Streaming companies crave effective, articulate diplomats to deal with these kinds of issues -- “The technology companies have been forced to admit they don’t know how to deal with ­talent,” says Dixie Chicks ­manager Simon Renshaw. But are people like Cohen and Carter right for the job? The hard-charging Cohen, ­formerly head of Def Jam and Warner Music, has been such a cutthroat presence in the music business that his former boss, Edgar Bronfman Jr., said in Fred Goodman's 2010 book Fortune's Fool: “In the best way, Lyor’s an animal.” And his hiring may not exactly soothe those music executives who have worked with him.

“YouTube has never had ­relationships with anybody in the music business,” says a source who worked at a major label. “Then they hire Lyor, and the one thing that’s on Lyor’s mind is how to take out the guy he’s reporting to, because that’s his history. I don’t think he’s there to help the music industry at all.” Counters another insider: “YouTube just changed its entire complexion ... from predictable to anything is possible.” (Cohen and YouTube declined Billboard’s requests for comment.)

“We are looking at a shift in the consolidation of the business,” says one former label exec. “You have Jimmy, Lyor and Troy, who are radio-oriented people. Apple has made moves with Beats 1 to a radio-centric kind of model, and Troy has made promotions-oriented changes on the content team. What that signals is that the streaming business has matured, so I think you’re going to see more radio people coming over to the streaming services. And since eventually there won’t be any CDs or downloads to sell, labels' sales and promotion departments will consolidate -- with the potential for promotion teams to become the power bases at labels.”

Of all the streaming ­companies, YouTube has the rockiest ­relationship with artists and labels. In open letters in 2016, top artists and ­managers from Taylor Swift toPaul McCartney to Irving Azoff have complained that the service pays insufficient royalties and could be much more effective at ­removing unauthorized ­content. In their responses, YouTube ­executives often have come across as ­standoffish, if not ­belligerent -- ­qualities that some hope Cohen changes. “It’s clear to me that YouTube really doesn’t ­understand our business, so now maybe they’ll learn,” says Dina LaPolt, attorney for Fifth Harmony and Deadmau5. “The music and ­technology ­communities need to speak each other’s languages, and to have both sets of people at these companies really helps. So bring it, Lyor!”

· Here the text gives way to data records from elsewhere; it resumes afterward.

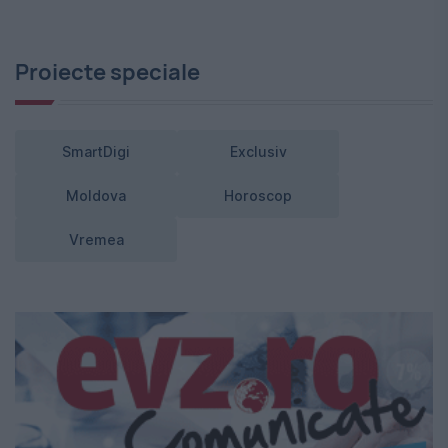
Proiecte speciale
SmartDigi
Exclusiv
Moldova
Horoscop
Vremea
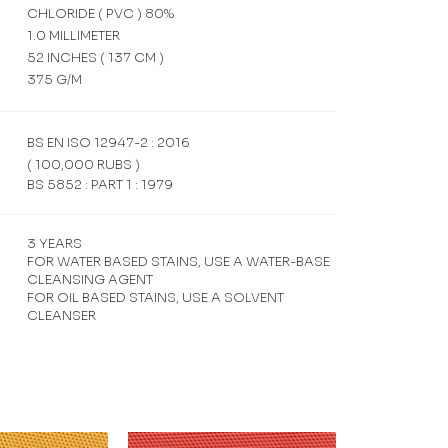
CHLORIDE ( PVC ) 80%
1.0 MILLIMETER
52 INCHES ( 137 CM )
375 G/M
BS EN ISO 12947-2 : 2016
( 100,000 RUBS )
BS 5852 : PART 1 : 1979
3 YEARS
FOR WATER BASED STAINS, USE A WATER-BASE
CLEANSING AGENT
FOR OIL BASED STAINS, USE A SOLVENT
CLEANSER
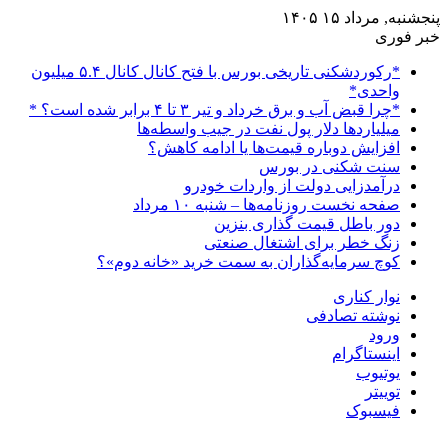
پنجشنبه, مرداد ۱۵ ۱۴۰۵
خبر فوری
*رکوردشکنی تاریخی بورس با فتح کانال کانال ۵.۴ میلیون
واحدی*
*چرا قبض آب و برق خرداد و تیر ۳ تا ۴ برابر شده است؟ *
میلیاردها دلار پول نفت در جیب واسطه‌ها
افزایش دوباره قیمت‌ها یا ادامه کاهش؟
سنت شکنی در بورس
درآمدزایی دولت از واردات خودرو
صفحه نخست روزنامه‌ها – شنبه ۱۰ مرداد
دور باطل قیمت گذاری بنزین
زنگ خطر برای اشتغال صنعتی
کوچ سرمایه‌گذاران به سمت خرید «خانه دوم»؟
نوار کناری
نوشته تصادفی
ورود
اینستاگرام
یوتیوب
توییتر
فیسبوک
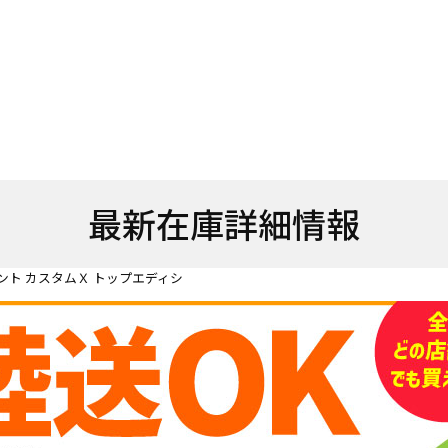
最新在庫詳細情報
ント カスタムＸ トップエディシ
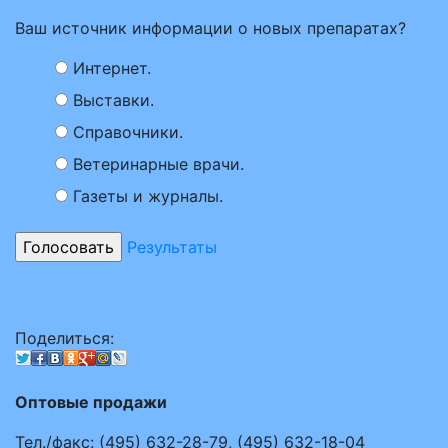
Ваш источник информации о новых препаратах?
Интернет.
Выставки.
Справочники.
Ветеринарные врачи.
Газеты и журналы.
Результаты
Поделиться:
Оптовые продажи
Тел./факс:
(495)
632-28-79
,
(495)
632-18-04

But skeptics are quick to remind that it wasn’t so long ago that Iovine and Cohen were two of the world’s most powerful record executives when the music business said “Hell no” to Napster and file-sharing, going down a self-destructive path of ­dwindling CD sales and eventually giving away the download ­business to Apple’s iTunes. Many in the ­industry wonder: Are these really the best people to usher in the future of the music business?

Electronic Frontier Foundation legal director Corynne McSherry provides a brighter outlook. “The way the music industry responded to Napster was profoundly ­mistaken -- they just went to the lawyers instead of talking to the ­business development people. Smart music executives may be slow to learn, but they can see the future. They may have made mistakes, but they’re not stupid.”